++++ Records for the task ++++

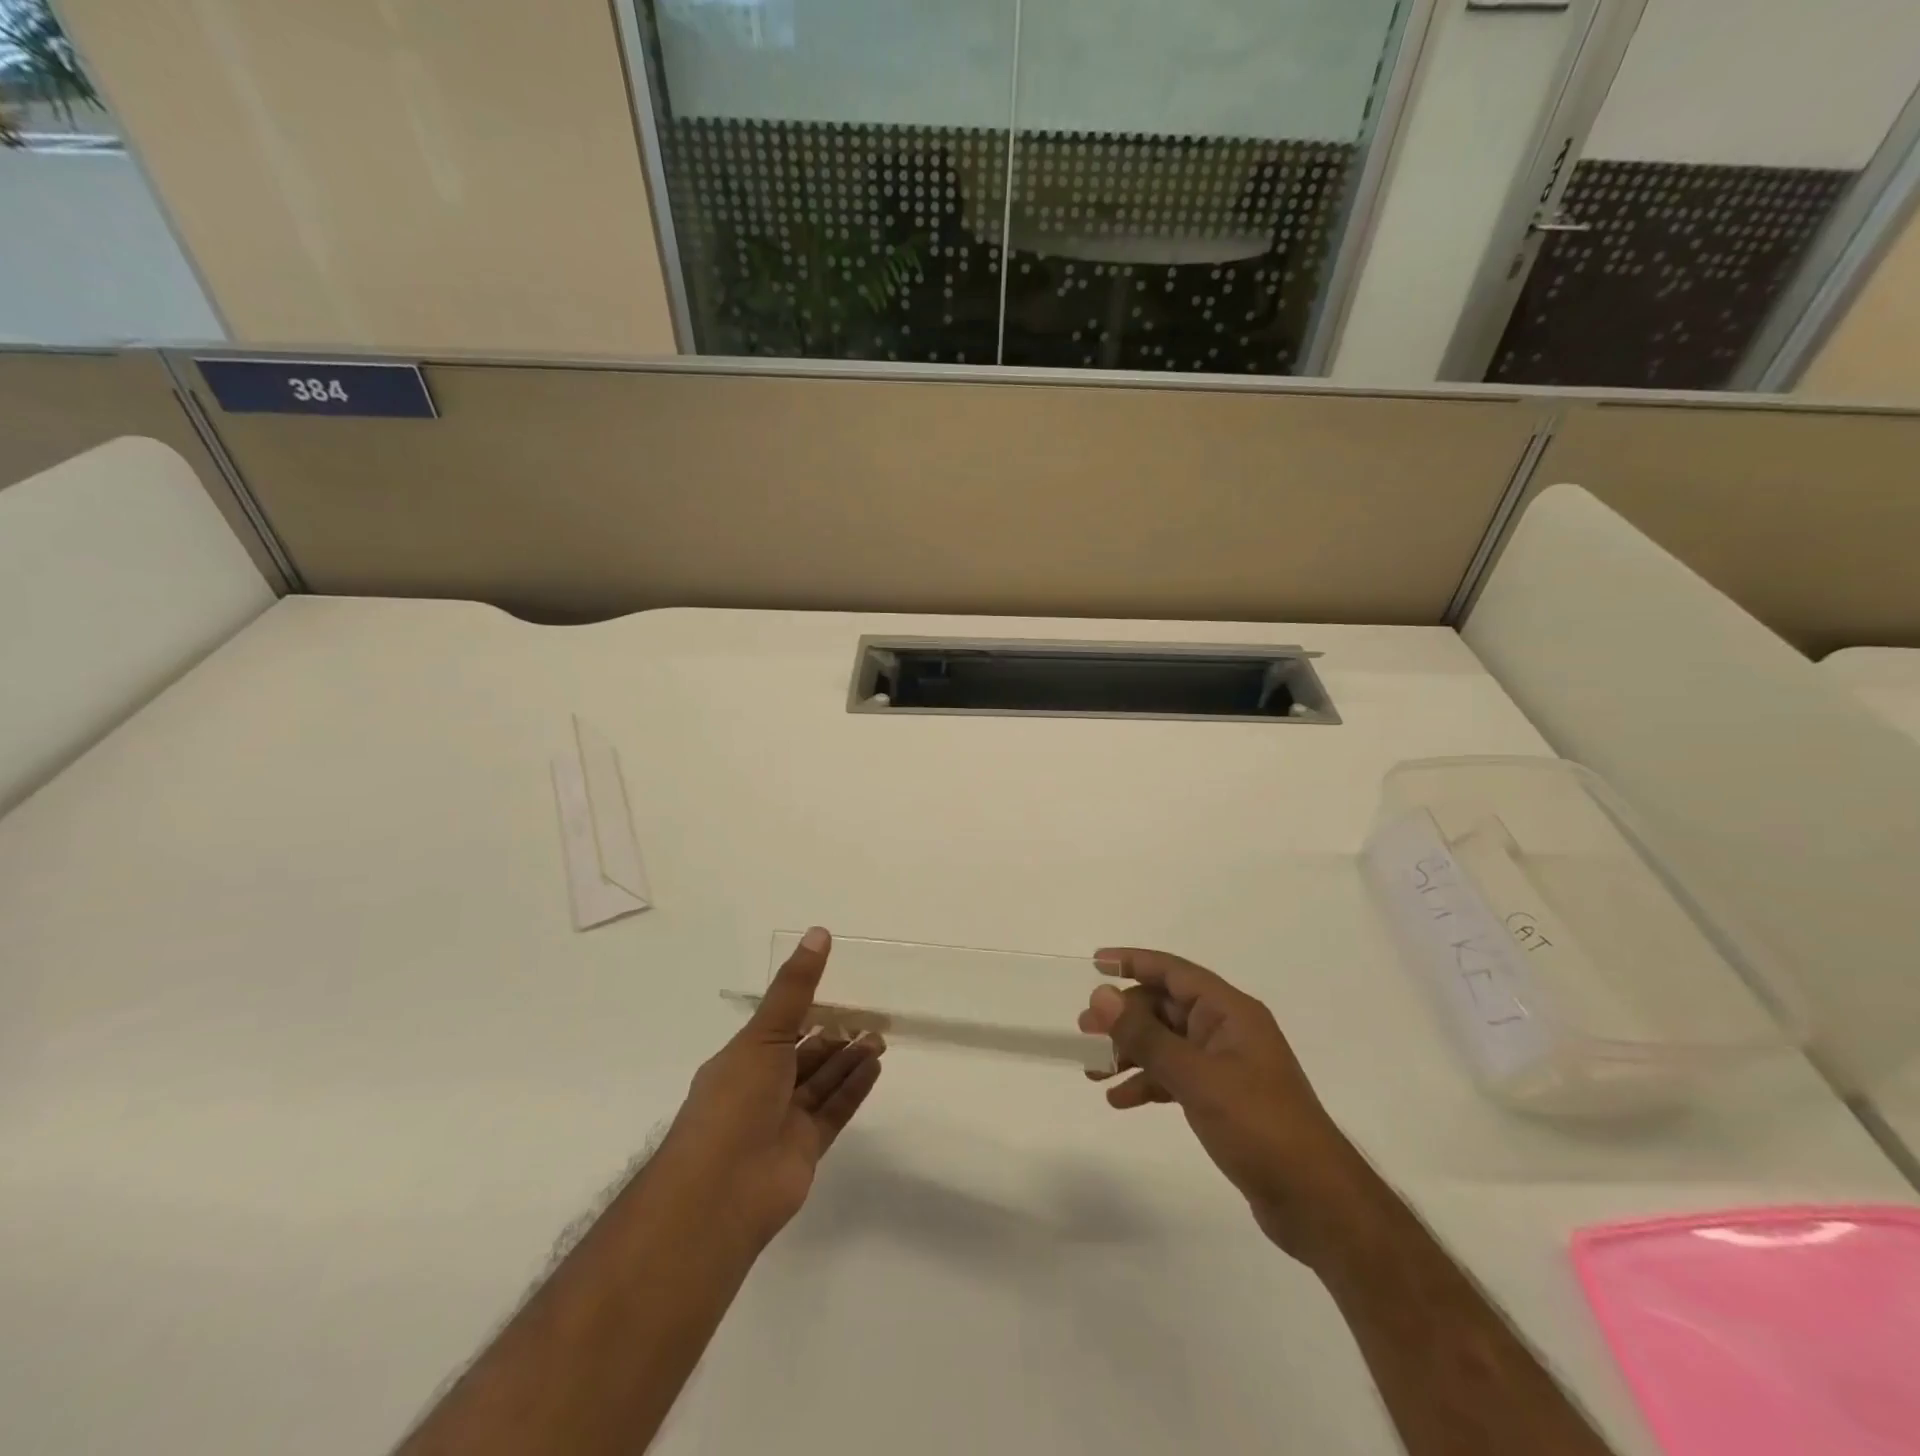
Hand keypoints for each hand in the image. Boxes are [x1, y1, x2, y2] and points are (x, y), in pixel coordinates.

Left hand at [665, 928, 884, 1249]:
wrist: (720, 1193)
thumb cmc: (735, 1101)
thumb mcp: (764, 1035)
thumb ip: (795, 988)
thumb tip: (818, 933)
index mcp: (742, 1060)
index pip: (779, 1028)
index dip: (807, 1008)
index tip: (838, 988)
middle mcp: (761, 1088)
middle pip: (804, 1055)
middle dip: (834, 1035)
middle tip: (869, 1015)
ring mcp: (783, 1121)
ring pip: (822, 1082)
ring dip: (849, 1059)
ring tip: (879, 1037)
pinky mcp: (805, 1149)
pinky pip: (833, 1110)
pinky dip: (853, 1088)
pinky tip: (875, 1066)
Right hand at [1081, 948, 1369, 1261]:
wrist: (1315, 1201)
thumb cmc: (1258, 1125)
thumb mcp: (1196, 1077)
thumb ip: (1146, 1035)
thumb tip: (1102, 996)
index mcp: (1230, 1012)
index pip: (1174, 972)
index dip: (1133, 962)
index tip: (1095, 963)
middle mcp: (1227, 1030)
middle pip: (1165, 1008)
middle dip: (1123, 1018)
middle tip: (1083, 1032)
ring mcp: (1225, 1065)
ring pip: (1166, 1044)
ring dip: (1130, 1052)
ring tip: (1092, 1071)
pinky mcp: (1223, 1099)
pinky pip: (1175, 1077)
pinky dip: (1148, 1083)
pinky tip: (1120, 1100)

++++

### Your objective
What is wanted is a word-for-word restatement of the entries, without their images.

### Answer to this problem
Hand keypoints for each hand in the image. Boxes are [x1, y1, x2, y2] and points are (x, y), in pixel coordinates.

Left hand at [665, 928, 884, 1249]:
wrist: (720, 1193)
thumb cmc: (735, 1101)
thumb mcp: (764, 1035)
thumb ip: (795, 988)
thumb tip: (818, 933)
index mcp: (742, 1060)
index pip: (779, 1028)
index dip: (807, 1008)
index tip: (838, 988)
middle mcp: (761, 1088)
middle pip: (804, 1055)
middle dip: (834, 1035)
middle tip: (869, 1015)
ring mcp: (783, 1121)
ring pip: (822, 1082)
ring dip: (849, 1059)
ring tip: (879, 1037)
pinky mcp: (805, 1149)
pinky pip: (833, 1110)
pinky dip: (853, 1088)
pinky tip: (875, 1066)
Right hand at [1081, 948, 1369, 1261]:
wrist: (1315, 1201)
thumb cmc: (1258, 1125)
thumb mcp: (1196, 1077)
thumb ip: (1146, 1035)
thumb tip: (1102, 996)
index mcp: (1230, 1012)
index pip: (1174, 972)
index dip: (1133, 962)
index tip: (1095, 963)
middle mcp: (1227, 1030)
middle pip: (1165, 1008)
middle dip: (1123, 1018)
middle tip: (1083, 1032)
ring mcp: (1225, 1065)
ring pip: (1166, 1044)
ring dip: (1130, 1052)
ring tip: (1092, 1071)
pinky mcp: (1223, 1099)
pinky pip: (1175, 1077)
pinky dip: (1148, 1083)
pinky tip: (1120, 1100)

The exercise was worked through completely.